The party that has governed Honduras since 2010 has become a federation that welcomes politicians and officials involved in criminal businesses ranging from timber to drug trafficking to the misappropriation of public funds.
An informant working in the western department of Lempira looked at General Leandro Osorio and spoke: “I know a place where there are drugs.”
It was mid-January 2014 and Osorio was chief of intelligence for Honduras’ National Police. Osorio, who would later make some startling declarations about the case, asked for evidence and the informant promptly produced photos of what appeared to be a greenhouse hidden in the mountains.
The informant also provided the general with the coordinates but warned that the drugs and some of those who worked there were protected by a high-ranking police official and a very powerful politician.
The greenhouse was close to La Iguala, a small village embedded in the mountains of Opalaca, some four hours by car and another hour and a half on foot from Tegucigalpa. It was close to Gracias, the capital of Lempira and home of the Hernández clan.

◇ ◇ ◇ ◇

> **Problem to solve**: Pick up the account above of the Honduran police investigation into the hidden greenhouse and carry it forward from its last sentence.

◇ ◇ ◇ ◇

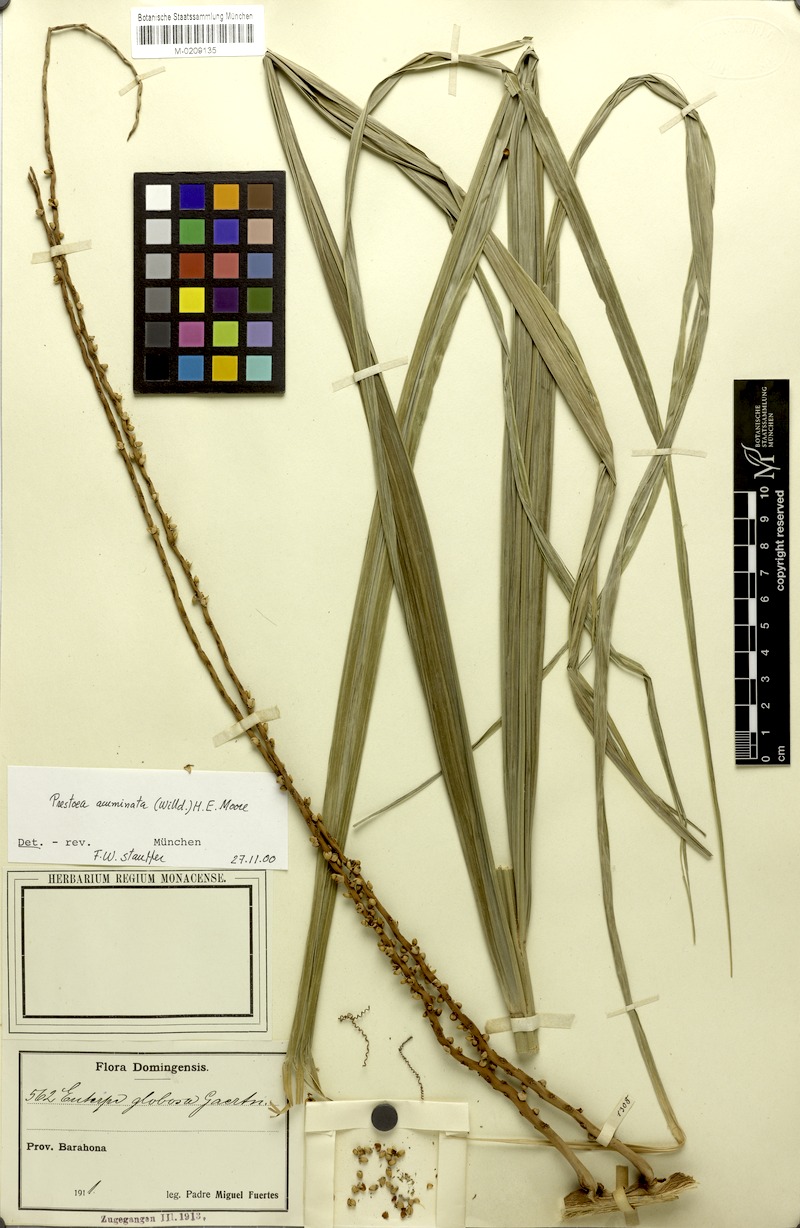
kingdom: Plantae
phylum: Tracheophyta
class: Liliopsida
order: Arecales
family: Arecaceae
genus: Prestoea
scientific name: Prestoea acuminata
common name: Sierran palm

◇ ◇ ◇ ◇

> **Expected output**:
The clan was known for its small coffee plantations and its political ambitions. Juan Orlando Hernández is the head of the country’s ruling National Party and Honduras’ president since 2014. His brother, Juan Antonio “Tony” Hernández, was an alternate congressman at the time. His other brother was a colonel in the army.
But Osorio was determined to check the informant’s report, so after midnight, January 31, 2014, without notifying his superior officers in Tegucigalpa and giving only vague information to the Attorney General’s Office, Osorio and an elite police unit began driving towards the mountains.
“Only I knew what we were going to do,” Osorio recounted to InSight Crime years later in Tegucigalpa. “I only told the prosecutors that we had information about a place where there were supposedly drugs.”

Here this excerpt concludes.